In Moscow and Krasnoyarsk the proportion of patients under 1 month of age was higher than in the other cities, which could be a factor leading to the higher percentage of severe disease cases in these cities. However, overall the distribution of severity is in agreement with previously described specifics of pertussis found in infants under 1 year of age [9, 22]. Interestingly, no obvious relationship was observed in any city between the incidence of pertussis in infants aged under 3 months and the presence of other children aged under 18 years in the family (only 11 of the 116 participants had the source identified as a close family member), although the reverse may be true, that is, unvaccinated adolescents and adults may be at increased risk of contracting pertussis if in close contact with an infected infant.

Specific complications of pertussis are known to characterize both the severe and moderate forms of the infection, and all severe forms are complicated. It would appear that some of the centers underestimated the complications of pertussis and probably overestimated the severity of the underlying disease. However, increased severity of pertussis and related complications are not uncommon in a young, unvaccinated population such as the one in this analysis, and previous studies have suggested that severity of pertussis may be worsened by low maternal antibody transfer [23], which is likely to be the case in the Russian Federation and is a factor that could be addressed by more wide vaccination of the adolescent and adult population. The incidence of encephalopathy was unusually high, particularly in Krasnoyarsk and Krasnodar; this reflects the higher percentage of infants with severe pertussis in these two sites.

Early diagnosis, particularly in infants within their first 3 months of life, is a pressing problem of health care. The bacteriological method, which was always regarded as a ‘gold standard’ in laboratory diagnosis, has diagnosis verification rates not exceeding 60%, and in recent years, its efficacy has fallen to 6–12%. Nevertheless, the main bacteriological findings are obtained in non-immunized infants under 1 year of age [9, 22].

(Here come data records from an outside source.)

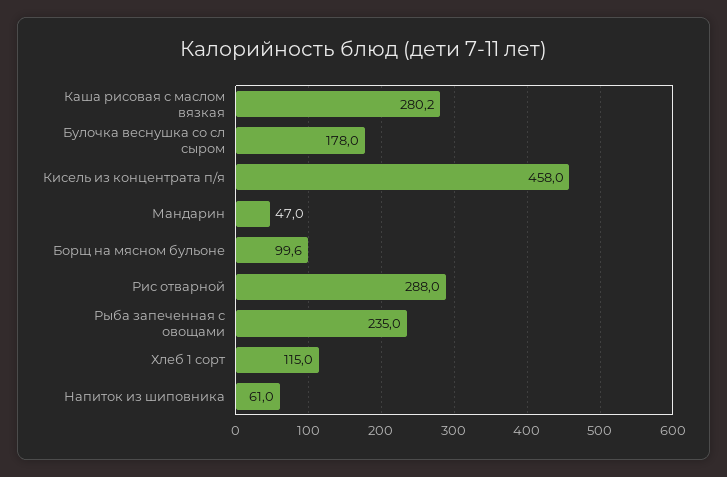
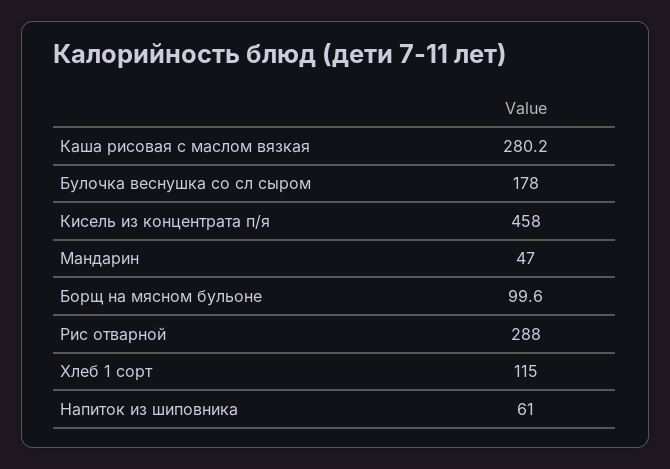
Рыба запеченная с овощами: 235 -> none

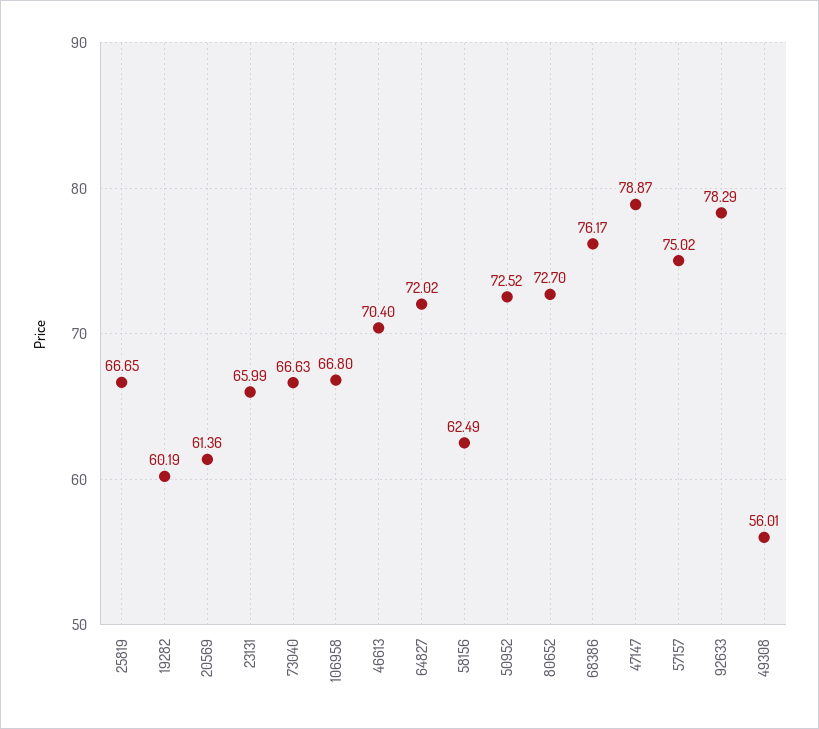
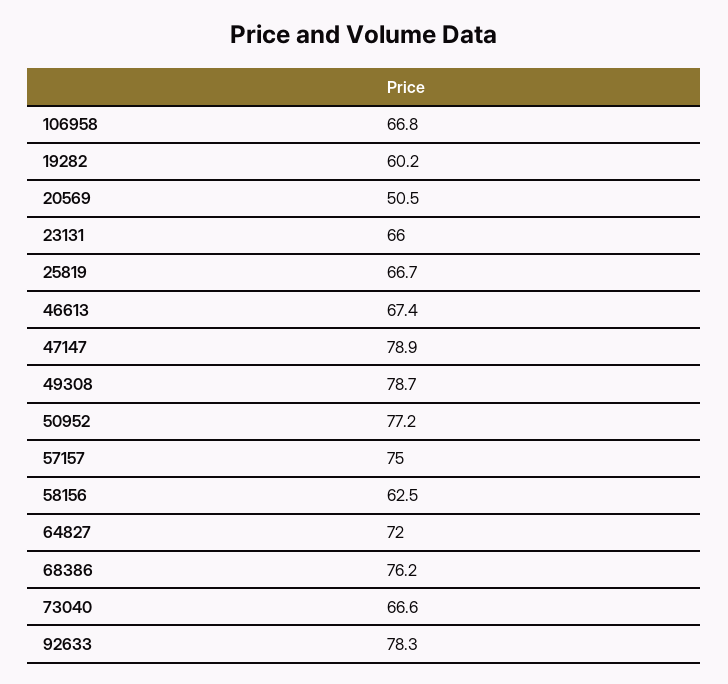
20569: 61.36 -> 50.5
46613: 70.4 -> 67.4
50952: 72.52 -> 77.2
80652: 72.7 -> none
49308: 56.01 -> 78.7

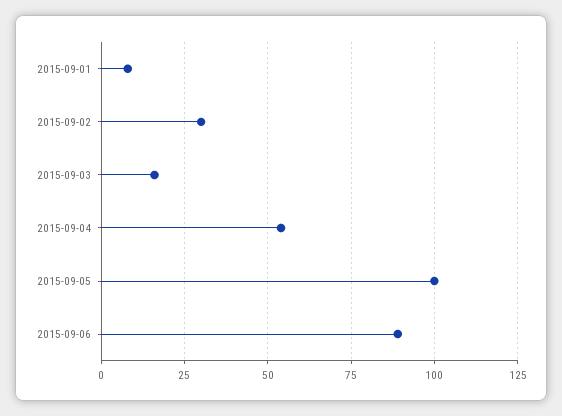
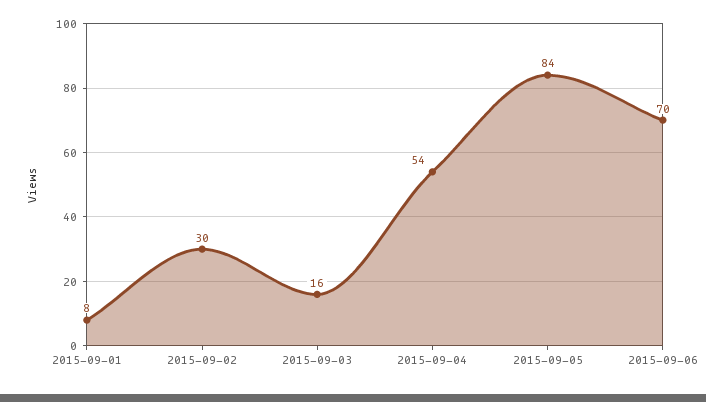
2015-09-05: 100 -> 84
2015-09-06: 90 -> 70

As this study is descriptive and retrospective, limitations include an uncontrolled sample size and patient distribution across the four cities and a small sample size for individual sites. For this reason, no statistical analyses have been performed. The data we describe, however, are in agreement with others’ findings, although future studies could be prospective in nature and include statistically powered sample size and full statistical analyses. Another limitation is the definition of pertussis severity; this used Russian medical standards, which are in line with other severity scores but not identical.

Conclusion

Despite the ever-decreasing pertussis incidence rates against a background of widespread pediatric vaccination, infants in their first 3 months of life still suffer from severe pertussis with development of both specific and non-specific complications that require intensive care. However, in Moscow and Saint Petersburg infants aged above 2 months of age more frequently developed uncomplicated moderate and, less commonly, mild forms of this disease. Most newborn infants developed severe disease forms, which makes vaccination for adults who are in contact with neonates and infants within their first few months of life a valuable option [24]. Timely and adequate diagnosis of pertussis is only possible with a complex approach including not just modern laboratory investigations but also using clinical epidemiological data.